Syrian Democratic Forces to Join Army after Settlement

Monday, 27 November, 2017 - 09:30
Syrian Democratic Forces fighters ride on vehicles in the north of Raqqa city, Syria February 5, 2017. (Reuters)
Irbil - Asharq Al-Awsat
Joint chief of the Syrian Democratic Council announced that his forces will become part of the Syrian army after a settlement is reached in the war-torn country.

Riyad Darrar announced that the army will then be tasked with arming the Syrian Democratic Forces (SDF).

He said of the US-backed SDF: “The US remained true to its word and its is working on eliminating ISIS until a political settlement is achieved in Syria.”

“Until stability is reached, we can say that the Americans have the right to translate their words into actions and they should withdraw from the country as they did in Iraq where they set a deadline for their departure,” he added.

He said that the SDF is part of a joint alliance with the Americans, stressing: “We have remained true to our mission and we only used their weapons in the confrontation against extremism and terror.”
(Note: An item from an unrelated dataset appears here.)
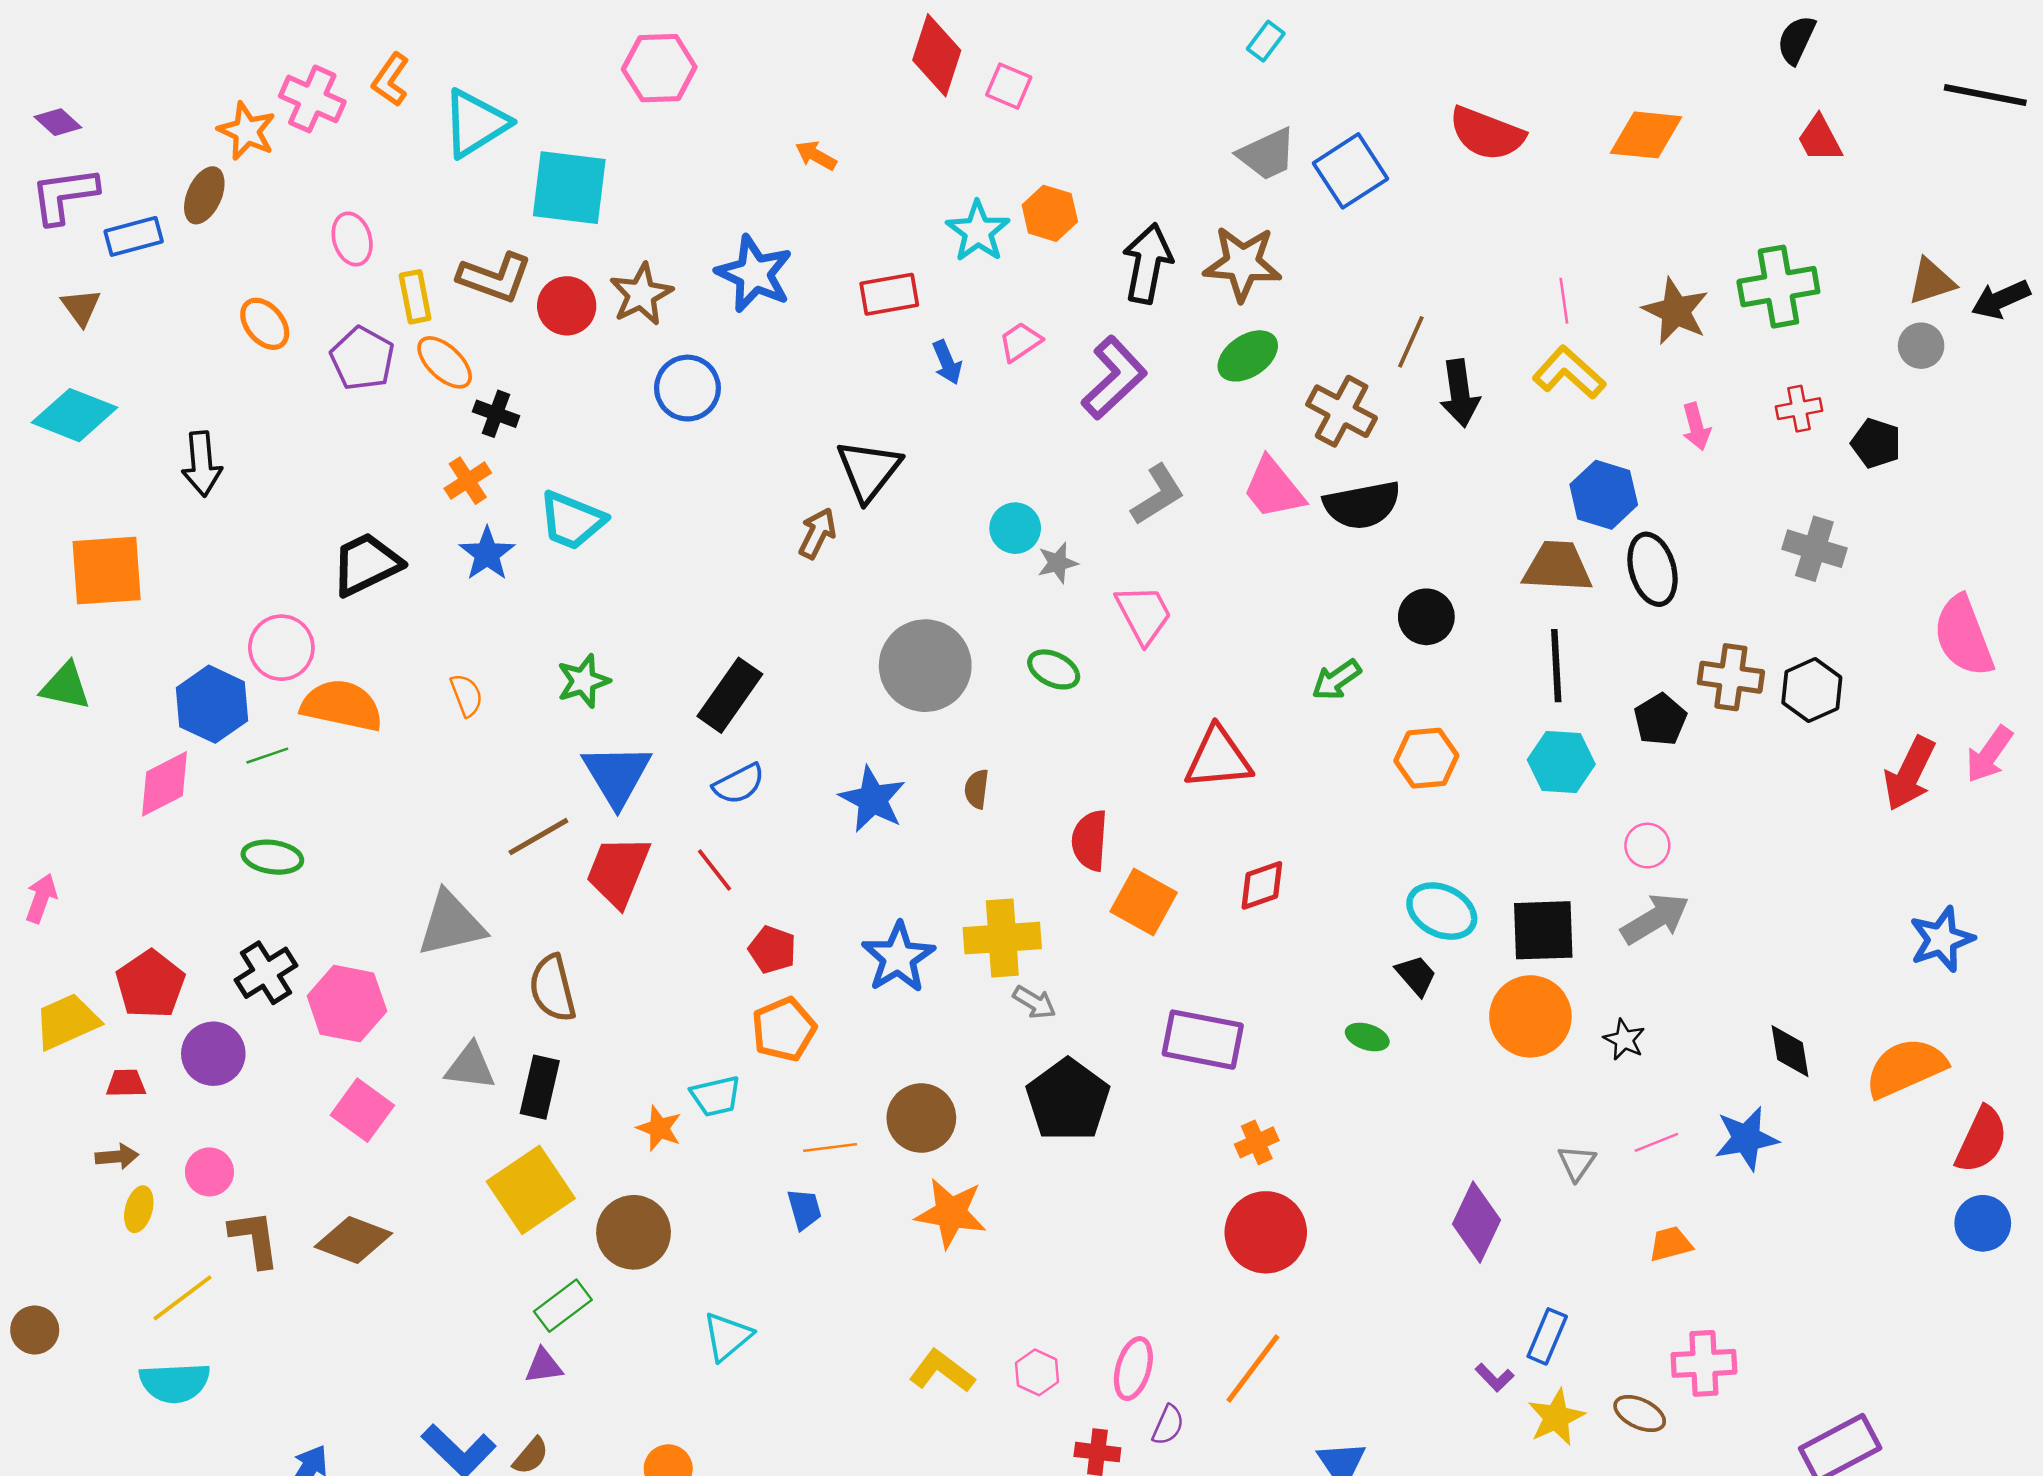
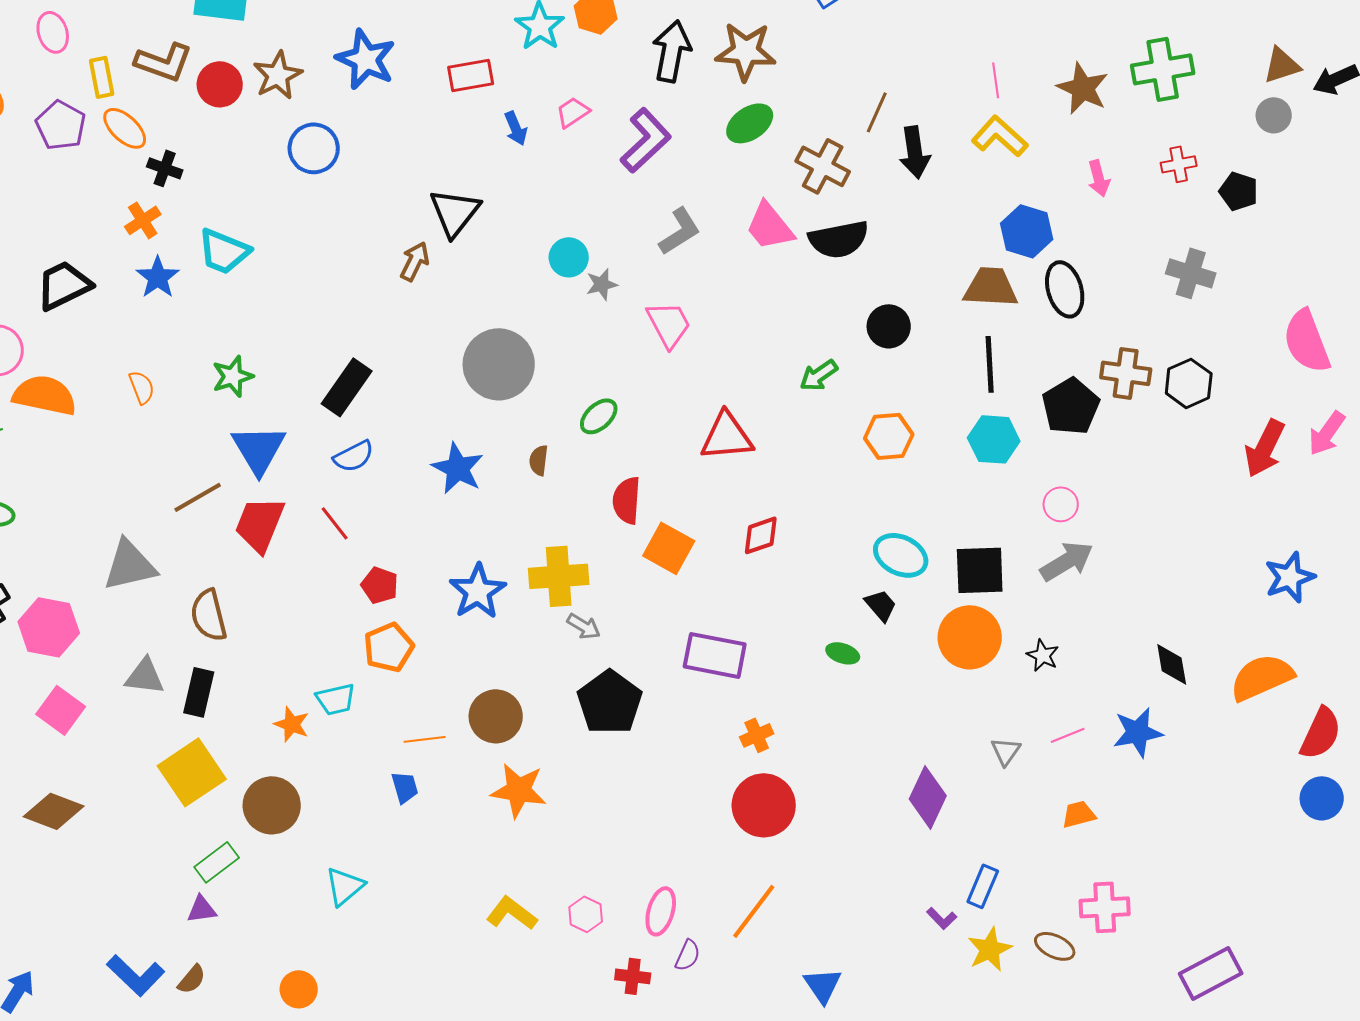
green ellipse: (1054, 669) -> (599, 416), moved, turned -69
black pentagon: (1660, 720) -> (1071, 406), size x1.4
“When the Syrian settlement is achieved, the SDF will become part of the Syrian army,” Darrar stressed.

“We are working towards peace in Syria, not a confrontation with any Syrian side. We are building ourselves and our regions. We are preserving them in times of peace and stability until the time of real negotiations arrives,” he explained.

“If we are headed towards a united federal Syria, then I believe there is no need for our weapons and forces because they will become part of the army,” he stated.

Addressing Turkish criticism of the SDF, he said that Ankara is being delusional if it thinks that the US will withdraw if arms from the forces.

He dismissed its wishes, saying that the SDF will not relent to Turkish demands.

The SDF was formed in October 2015 with a Kurdish majority and with the aim of fighting ISIS that had at the time held large swathes of northern and northeastern Syria.

In Ankara meanwhile, Turkish Prime Minister Binali Yildirim hoped during a press conference that the US would sever as soon as possible its partnership with the Kurdish People’s Protection Units.

He made his remarks ahead of traveling to London on an official visit where he is scheduled to meet with his British counterpart Theresa May.


He hoped that Washington would cut ties with the “terrorist organization and return to its real partners and allies,” reported the Anadolu news agency.

In addition, he said that Ankara had repeatedly warned the US against sending reinforcements to the “terrorist Kurdistan Workers' Party (PKK)”.

The US had replied that its use of those terrorist groups in the war against terror was not an option, but a necessity, noted Yildirim.

He said that the current phase in the region is witnessing the demise of ISIS, which means that the US no longer needs to send reinforcements to the PKK.